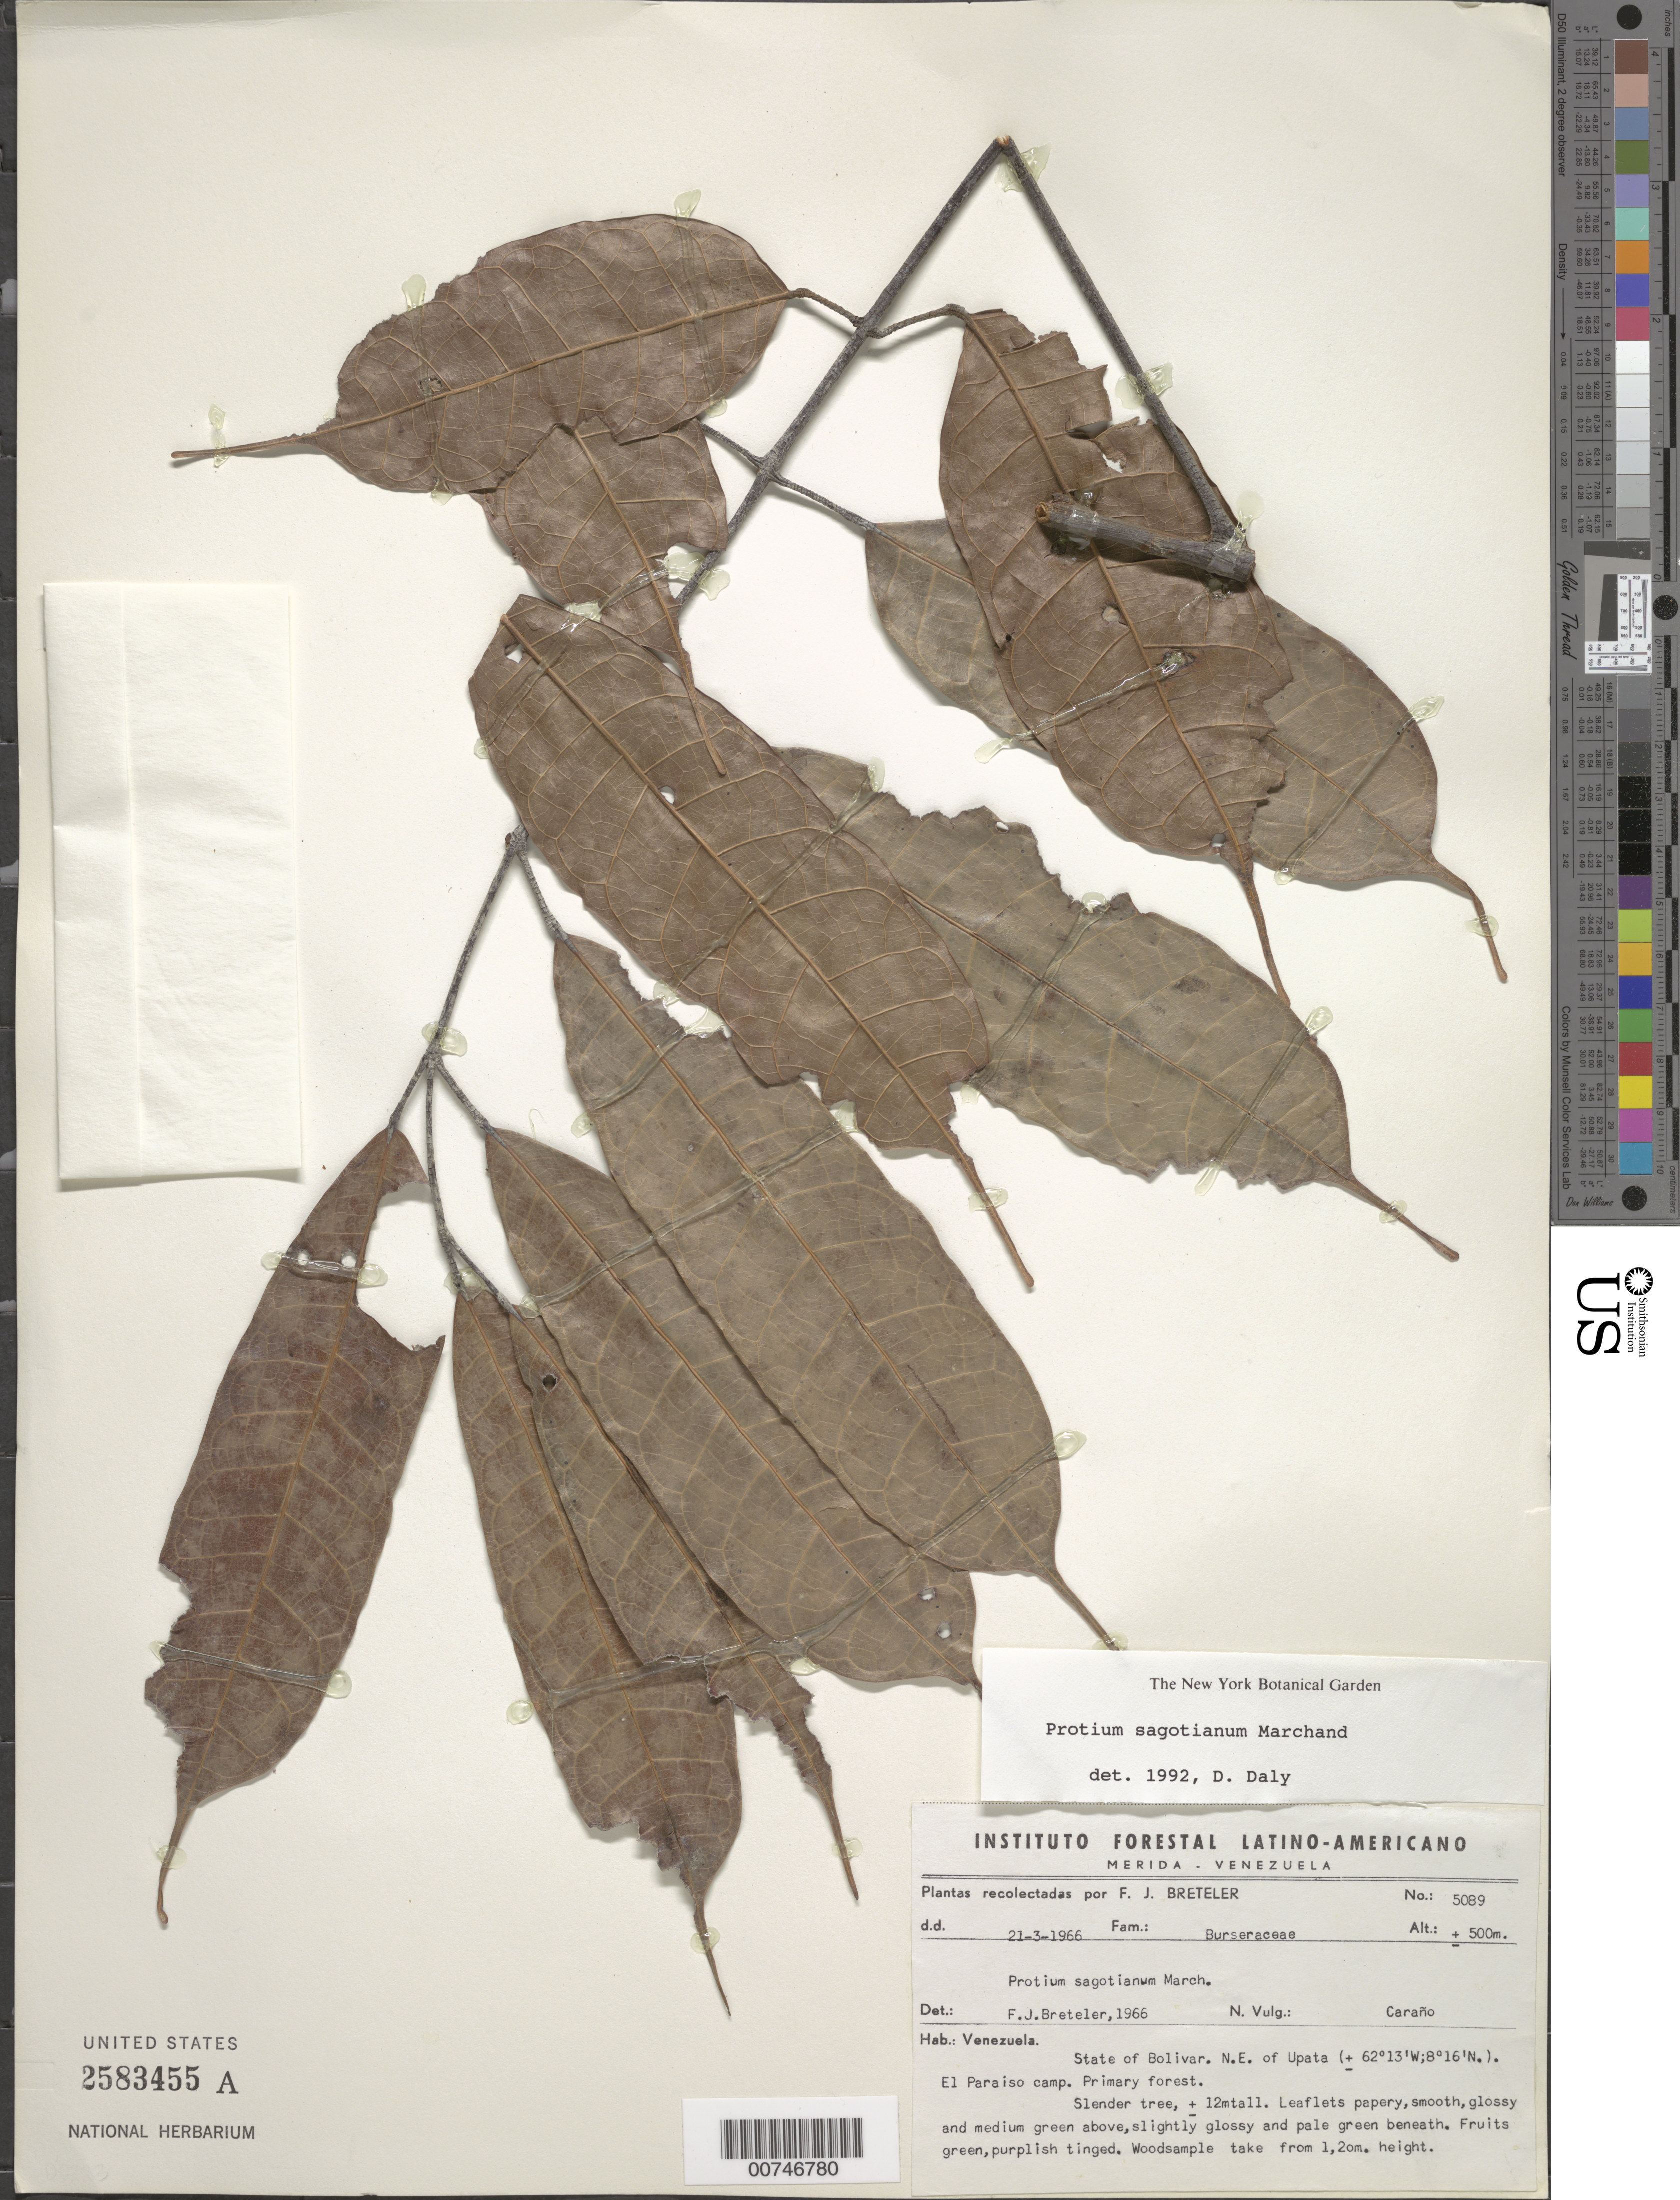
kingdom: Plantae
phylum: Tracheophyta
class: Magnoliopsida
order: Sapindales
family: Burseraceae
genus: Protium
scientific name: Protium sagotianum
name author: Marchand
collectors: F. J. Breteler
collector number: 5089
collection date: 1966-03-21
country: Venezuela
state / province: Bolivar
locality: N.E. of Upata. El Paraiso camp. Primary forest.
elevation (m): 500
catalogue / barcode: US 2583455A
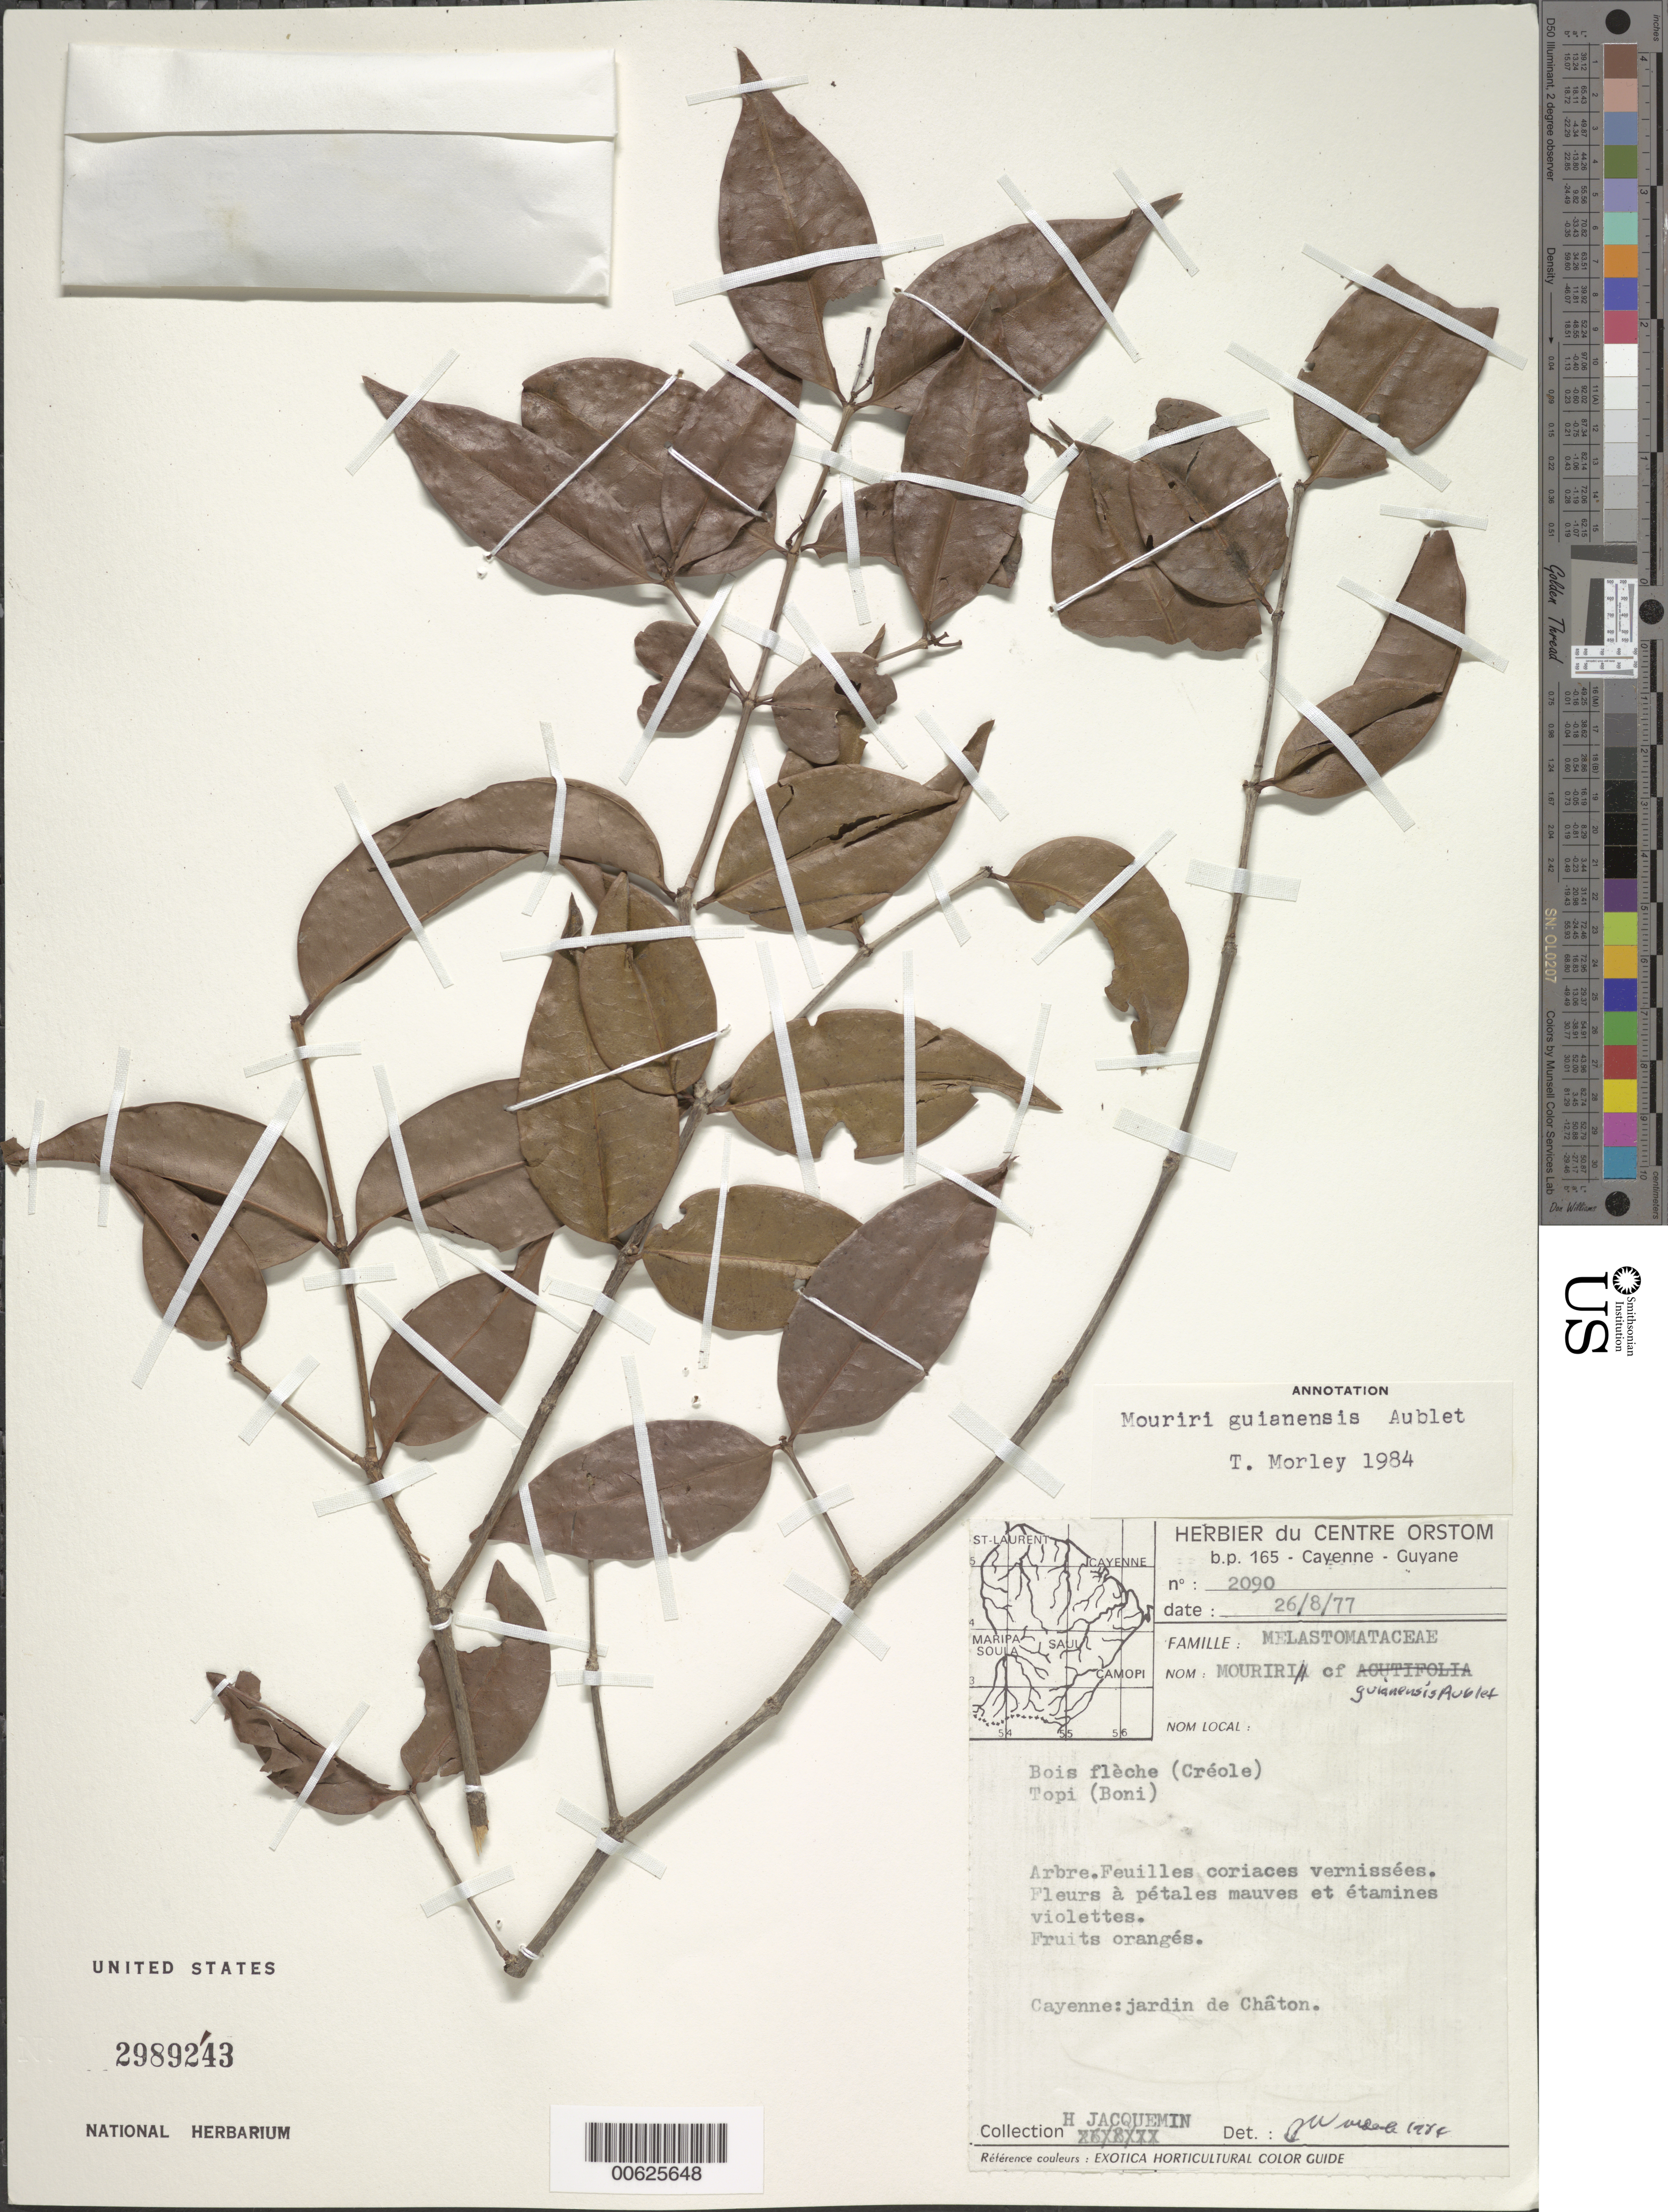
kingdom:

::::::::::

| To be done |
Format every line of the entries above as a JSON list of strings, one string per line, omitting blank lines and leaving out the pictures.

| Finished exercise |
[
  "kingdom: Plantae",
  "phylum: Tracheophyta",
  "class: Magnoliopsida",
  "order: Sapindales",
  "family: Burseraceae",
  "genus: Protium",
  "scientific name: Protium sagotianum",
  "name author: Marchand",
  "collectors: F. J. Breteler",
  "collector number: 5089",
  "collection date: 1966-03-21",
  "country: Venezuela",
  "state / province: Bolivar",
  "locality: N.E. of Upata. El Paraiso camp. Primary forest.",
  "elevation (m): 500",
  "catalogue / barcode: US 2583455A",
  "kingdom:"
]